BY JOHN EVENHUIS
LOS ANGELES - The videotaped clubbing of several Mexican workers by police here April 1, shown on television throughout the United States and Mexico, has caused widespread indignation.
The next day, 100 protesters outside the Federal Building angrily chanted, "We want justice" in English and Spanish.
"We will not rest until these people [the cops] are arrested," said Héctor Brolo, president of the Mexican American Political Association.
The videotape, shot from a helicopter by a KCAL Channel 9 television crew, "captured on tape the true illegals in our midst," remarked José de Paz, executive director of the California Immigrant Workers Association. Demonstrators carried signs building an October 12 national march in Washington, D.C., in support of the rights of immigrants.
Roberto Martínez of the American Friends Service Committee compared the assault to the 1991 police beating of Rodney King, saying both "show the level of police brutality in the department." The graphic video of the King beating sparked a wave of protests demanding prosecution of the cops involved.
Some 150 people rallied April 3 in front of the Riverside County Sheriff's Department demanding prosecution of the cops. The protesters included Chicano students from Riverside Community College and area high schools. "Protests like this are needed to fight cop brutality and racism," said Lisa Ramírez, a student at Riverside Community College. María, another student, added, "It didn't matter whether they were undocumented, the cops should not have beat them and should be thrown in jail themselves."
Two demonstrations were planned for April 6. One action was set in Los Angeles, and the other in Riverside in front of city hall.
The incident began in Temecula, southeast of Los Angeles, when Border Patrol cops began to pursue a pickup truck carrying 19 immigrant workers near a police checkpoint on an interstate highway. The border cops called the Riverside County Sheriff's Department, which dispatched patrol cars to chase the truck along a 70-mile stretch of highway.

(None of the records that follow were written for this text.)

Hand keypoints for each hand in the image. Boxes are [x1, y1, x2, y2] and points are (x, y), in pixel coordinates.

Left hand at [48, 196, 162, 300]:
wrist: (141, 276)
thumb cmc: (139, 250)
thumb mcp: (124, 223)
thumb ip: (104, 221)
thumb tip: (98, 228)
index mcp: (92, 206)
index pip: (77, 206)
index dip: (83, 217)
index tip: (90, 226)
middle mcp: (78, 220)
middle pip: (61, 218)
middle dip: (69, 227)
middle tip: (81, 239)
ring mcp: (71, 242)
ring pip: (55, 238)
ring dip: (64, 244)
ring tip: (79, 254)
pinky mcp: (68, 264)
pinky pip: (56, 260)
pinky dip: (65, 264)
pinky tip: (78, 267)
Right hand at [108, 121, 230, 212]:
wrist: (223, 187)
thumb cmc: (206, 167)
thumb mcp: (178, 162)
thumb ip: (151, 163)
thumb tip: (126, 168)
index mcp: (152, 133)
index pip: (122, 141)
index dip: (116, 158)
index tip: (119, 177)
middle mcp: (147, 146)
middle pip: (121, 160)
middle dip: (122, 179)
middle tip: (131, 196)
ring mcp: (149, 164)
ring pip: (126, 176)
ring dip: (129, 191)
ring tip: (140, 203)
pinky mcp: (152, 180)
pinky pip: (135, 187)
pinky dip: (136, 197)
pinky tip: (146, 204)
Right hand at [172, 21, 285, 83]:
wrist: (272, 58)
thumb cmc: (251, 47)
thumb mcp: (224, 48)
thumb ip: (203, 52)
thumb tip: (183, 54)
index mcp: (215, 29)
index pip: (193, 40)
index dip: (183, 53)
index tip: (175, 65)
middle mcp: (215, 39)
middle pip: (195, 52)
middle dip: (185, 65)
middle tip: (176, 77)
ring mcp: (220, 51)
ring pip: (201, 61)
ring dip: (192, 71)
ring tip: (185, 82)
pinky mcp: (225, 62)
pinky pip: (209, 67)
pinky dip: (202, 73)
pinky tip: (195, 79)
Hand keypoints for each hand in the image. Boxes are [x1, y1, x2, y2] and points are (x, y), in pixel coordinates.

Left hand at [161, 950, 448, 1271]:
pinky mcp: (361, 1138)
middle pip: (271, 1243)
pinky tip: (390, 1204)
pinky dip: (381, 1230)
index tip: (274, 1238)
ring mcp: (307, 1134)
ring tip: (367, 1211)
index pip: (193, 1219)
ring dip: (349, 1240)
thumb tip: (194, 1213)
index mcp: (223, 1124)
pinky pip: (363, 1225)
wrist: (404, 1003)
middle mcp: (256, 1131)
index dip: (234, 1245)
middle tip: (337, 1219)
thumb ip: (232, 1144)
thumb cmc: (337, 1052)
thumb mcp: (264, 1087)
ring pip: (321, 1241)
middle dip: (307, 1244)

The pickup stopped on the side of the freeway at South El Monte, where some of the workers tried to flee the gun-toting cops. The videotape shows three cops clubbing, kicking, and arresting three workers who offer no resistance.

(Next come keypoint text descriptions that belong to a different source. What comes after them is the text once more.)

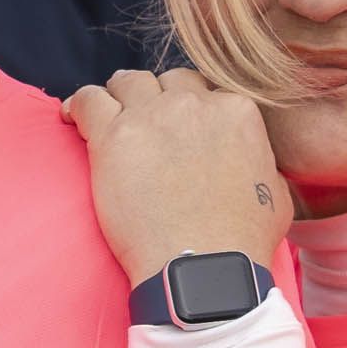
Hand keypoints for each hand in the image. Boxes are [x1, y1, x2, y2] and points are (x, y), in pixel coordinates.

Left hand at [60, 67, 292, 286]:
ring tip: (106, 113)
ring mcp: (152, 116)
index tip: (177, 131)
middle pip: (167, 82)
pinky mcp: (114, 135)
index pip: (205, 92)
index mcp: (236, 111)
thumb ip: (260, 162)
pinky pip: (88, 101)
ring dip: (118, 95)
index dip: (188, 111)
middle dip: (155, 98)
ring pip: (128, 82)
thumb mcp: (274, 192)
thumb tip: (253, 162)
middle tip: (143, 124)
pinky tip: (72, 116)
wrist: (203, 265)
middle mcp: (194, 103)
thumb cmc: (241, 241)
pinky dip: (78, 104)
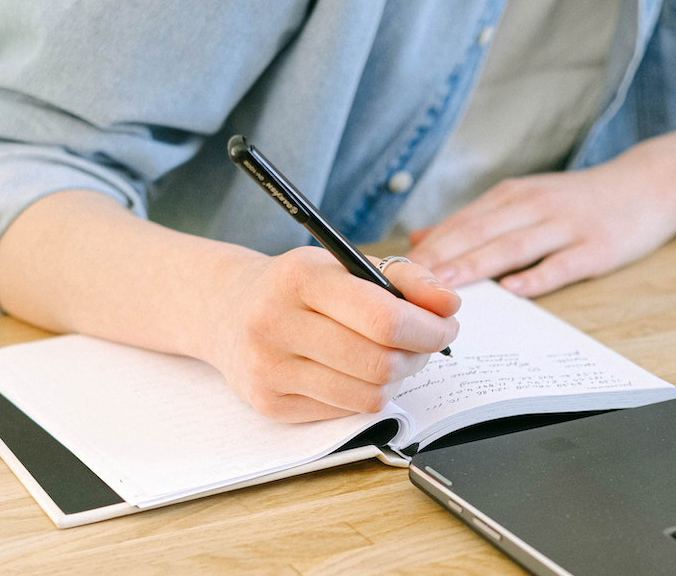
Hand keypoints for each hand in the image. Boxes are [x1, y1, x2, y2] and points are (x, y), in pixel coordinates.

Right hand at [205, 247, 459, 422]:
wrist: (227, 310)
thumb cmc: (298, 287)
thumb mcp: (344, 265)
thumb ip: (404, 277)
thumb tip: (449, 304)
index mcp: (300, 278)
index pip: (383, 318)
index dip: (428, 328)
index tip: (446, 325)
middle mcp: (276, 323)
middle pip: (380, 363)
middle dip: (419, 356)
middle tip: (426, 343)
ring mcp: (269, 369)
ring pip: (368, 395)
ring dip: (397, 379)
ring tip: (393, 357)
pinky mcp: (269, 404)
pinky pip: (346, 412)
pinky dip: (365, 394)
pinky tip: (357, 372)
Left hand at [408, 146, 675, 297]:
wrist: (649, 183)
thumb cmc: (579, 199)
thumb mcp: (524, 199)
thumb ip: (474, 220)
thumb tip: (420, 239)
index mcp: (512, 196)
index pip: (461, 222)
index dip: (428, 248)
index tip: (395, 270)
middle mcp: (534, 205)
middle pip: (480, 232)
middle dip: (441, 258)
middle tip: (407, 283)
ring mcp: (567, 225)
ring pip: (514, 246)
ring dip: (477, 265)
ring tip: (446, 286)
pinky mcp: (597, 246)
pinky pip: (563, 263)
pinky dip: (538, 276)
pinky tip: (515, 290)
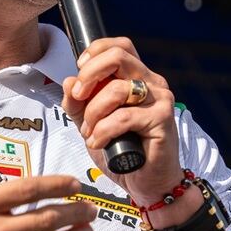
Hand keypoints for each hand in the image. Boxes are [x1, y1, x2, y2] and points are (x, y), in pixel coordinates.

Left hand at [61, 37, 186, 217]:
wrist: (146, 184)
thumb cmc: (122, 152)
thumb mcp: (90, 124)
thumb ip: (77, 104)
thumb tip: (68, 81)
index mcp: (137, 78)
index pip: (119, 46)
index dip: (95, 53)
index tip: (79, 75)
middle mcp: (152, 83)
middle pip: (119, 56)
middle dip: (89, 76)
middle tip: (78, 98)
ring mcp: (160, 99)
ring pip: (118, 89)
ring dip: (94, 112)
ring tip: (90, 132)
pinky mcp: (162, 119)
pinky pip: (124, 116)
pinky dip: (103, 130)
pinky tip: (99, 142)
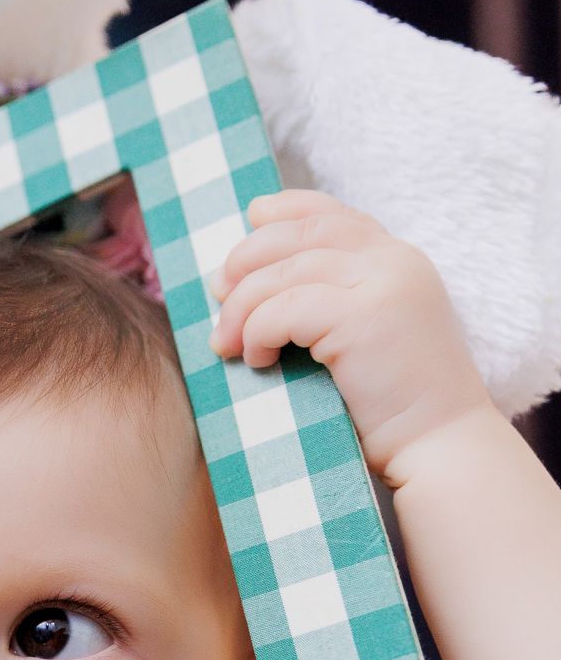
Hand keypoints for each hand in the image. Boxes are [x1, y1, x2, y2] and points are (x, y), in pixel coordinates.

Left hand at [210, 190, 494, 484]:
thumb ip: (329, 299)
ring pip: (284, 271)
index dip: (285, 211)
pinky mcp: (365, 317)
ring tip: (227, 343)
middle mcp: (395, 261)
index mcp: (399, 261)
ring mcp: (384, 284)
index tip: (249, 221)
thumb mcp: (362, 338)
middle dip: (247, 258)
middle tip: (218, 294)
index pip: (333, 214)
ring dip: (242, 306)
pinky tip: (257, 358)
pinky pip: (285, 308)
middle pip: (301, 233)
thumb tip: (245, 279)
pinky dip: (258, 330)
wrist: (441, 448)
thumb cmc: (390, 409)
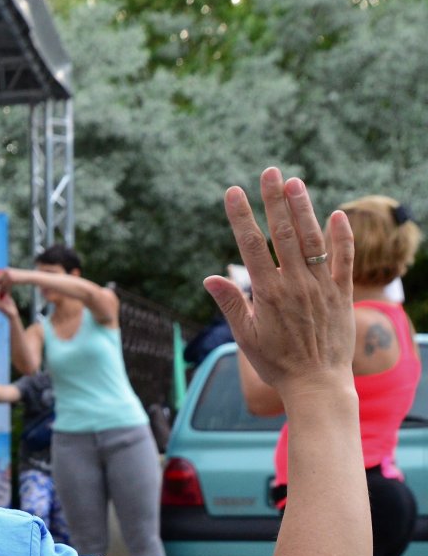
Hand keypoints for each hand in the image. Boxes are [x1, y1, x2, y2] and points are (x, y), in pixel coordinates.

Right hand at [205, 169, 354, 400]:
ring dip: (304, 210)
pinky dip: (342, 237)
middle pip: (283, 233)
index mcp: (268, 293)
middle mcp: (295, 284)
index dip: (242, 217)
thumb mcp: (245, 337)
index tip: (233, 192)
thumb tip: (210, 278)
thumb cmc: (276, 363)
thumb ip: (230, 304)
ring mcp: (321, 287)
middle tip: (271, 172)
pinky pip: (344, 260)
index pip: (251, 246)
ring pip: (312, 240)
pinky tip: (337, 215)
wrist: (317, 384)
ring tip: (296, 183)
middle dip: (275, 200)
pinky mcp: (342, 294)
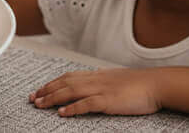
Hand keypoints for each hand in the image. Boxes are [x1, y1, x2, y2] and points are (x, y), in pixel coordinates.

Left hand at [29, 68, 160, 116]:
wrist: (155, 84)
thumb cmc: (138, 84)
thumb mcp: (115, 79)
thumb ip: (101, 80)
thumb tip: (91, 79)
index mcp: (96, 75)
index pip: (68, 77)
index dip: (52, 83)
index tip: (39, 90)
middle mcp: (95, 80)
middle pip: (64, 83)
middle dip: (46, 90)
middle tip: (33, 98)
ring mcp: (101, 89)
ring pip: (71, 91)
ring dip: (53, 98)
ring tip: (40, 105)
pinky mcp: (108, 100)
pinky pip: (87, 104)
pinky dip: (73, 108)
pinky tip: (62, 113)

One deputy, swinging a baton with his two hands like a baseball bat, was taped beating Enrique Funes, 30, on the back and shoulders, even after he fell to the ground. The worker's leg bled profusely.
Funes was clubbed as he tried to aid Leticia González, 32, who was struggling with the jammed passenger door. When González got out through a window, the same cop beat her on the back with his baton, slammed her face into the pickup's hood, yanked her by the hair, and pulled her to the ground. At least one other cop clubbed her. Turned over to the immigration cops, she was treated at a hospital by a nurse, who reported she suffered severe bruises. González was released after being treated for her injuries.

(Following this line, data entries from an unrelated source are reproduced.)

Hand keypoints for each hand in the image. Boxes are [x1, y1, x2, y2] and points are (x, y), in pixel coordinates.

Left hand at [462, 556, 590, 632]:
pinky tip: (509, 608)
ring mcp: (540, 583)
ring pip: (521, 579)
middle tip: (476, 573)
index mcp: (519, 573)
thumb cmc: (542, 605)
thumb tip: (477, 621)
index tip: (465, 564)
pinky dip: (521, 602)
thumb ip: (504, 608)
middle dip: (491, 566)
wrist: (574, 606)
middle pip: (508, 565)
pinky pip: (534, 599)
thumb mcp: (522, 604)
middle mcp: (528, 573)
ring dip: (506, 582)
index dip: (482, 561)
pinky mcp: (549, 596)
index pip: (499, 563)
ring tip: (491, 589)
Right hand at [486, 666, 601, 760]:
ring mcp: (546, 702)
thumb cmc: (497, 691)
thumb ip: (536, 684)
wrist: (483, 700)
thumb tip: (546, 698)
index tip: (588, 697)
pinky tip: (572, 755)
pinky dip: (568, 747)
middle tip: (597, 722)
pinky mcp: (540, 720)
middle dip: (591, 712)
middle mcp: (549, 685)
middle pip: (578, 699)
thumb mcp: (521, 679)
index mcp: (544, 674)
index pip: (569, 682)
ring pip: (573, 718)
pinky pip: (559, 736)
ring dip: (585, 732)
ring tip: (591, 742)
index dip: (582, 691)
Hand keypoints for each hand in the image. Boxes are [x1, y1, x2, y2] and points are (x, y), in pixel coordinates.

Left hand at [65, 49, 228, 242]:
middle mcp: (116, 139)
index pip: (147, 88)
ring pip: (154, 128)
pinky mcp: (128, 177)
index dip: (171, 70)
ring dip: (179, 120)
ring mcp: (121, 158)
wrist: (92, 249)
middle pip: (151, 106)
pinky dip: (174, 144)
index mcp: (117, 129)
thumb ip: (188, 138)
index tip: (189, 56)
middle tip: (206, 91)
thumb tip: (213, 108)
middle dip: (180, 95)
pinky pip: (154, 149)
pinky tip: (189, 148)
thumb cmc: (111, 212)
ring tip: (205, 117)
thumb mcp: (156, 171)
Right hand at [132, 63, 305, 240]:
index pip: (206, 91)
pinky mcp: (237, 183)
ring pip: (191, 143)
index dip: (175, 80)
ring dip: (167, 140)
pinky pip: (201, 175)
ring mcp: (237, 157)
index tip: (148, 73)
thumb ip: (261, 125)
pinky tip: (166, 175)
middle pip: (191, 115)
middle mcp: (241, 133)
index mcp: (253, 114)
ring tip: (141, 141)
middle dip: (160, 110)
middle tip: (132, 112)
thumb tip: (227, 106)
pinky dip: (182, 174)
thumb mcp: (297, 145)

Adrián Flores Martínez, 26, suffered bruises and a hairline fracture of an elbow. He was briefly treated at a hospital and then jailed.
The cops arrested 19 workers. The Immigration and Naturalization Service (INS) began proceedings to deport them.
Cops from several agencies were at the scene of the beating, including the Los Angeles County sheriff's department and California Highway Patrol, in addition to the Riverside County sheriffs and INS.
González, originally from Xocheca, Mexico, said she had come to the United States to seek a job. After being released by the INS, she told the press, "I thought they were going to kill me." She added, "I'm hurt and almost can't walk. I was seen by a nurse, but I want to be examined by a doctor."
In response to the public outcry, officials put two of the cops, Kurt Franklin and Tracy Watson, on paid administrative leave. The FBI opened a civil rights investigation of the assault.
Much of the media commentary of the beatings has focused on whether the cops used "excessive" force and how normally reasonable police officers became emotional as a result of "high-speed pursuit syndrome." A Los Angeles Times news article remarked, "During the chase, ways to relieve stress and anger are few."
Mexican workers in the area, however, reported that Franklin, the 20-year police veteran who bashed González's head into the truck, has a reputation for racist brutality in the neighborhood he patrols. "He's known for roughing up Mexican Americans and harassing the hell out of them," said Gilbert Chávez, director of the Centro de Aztlán.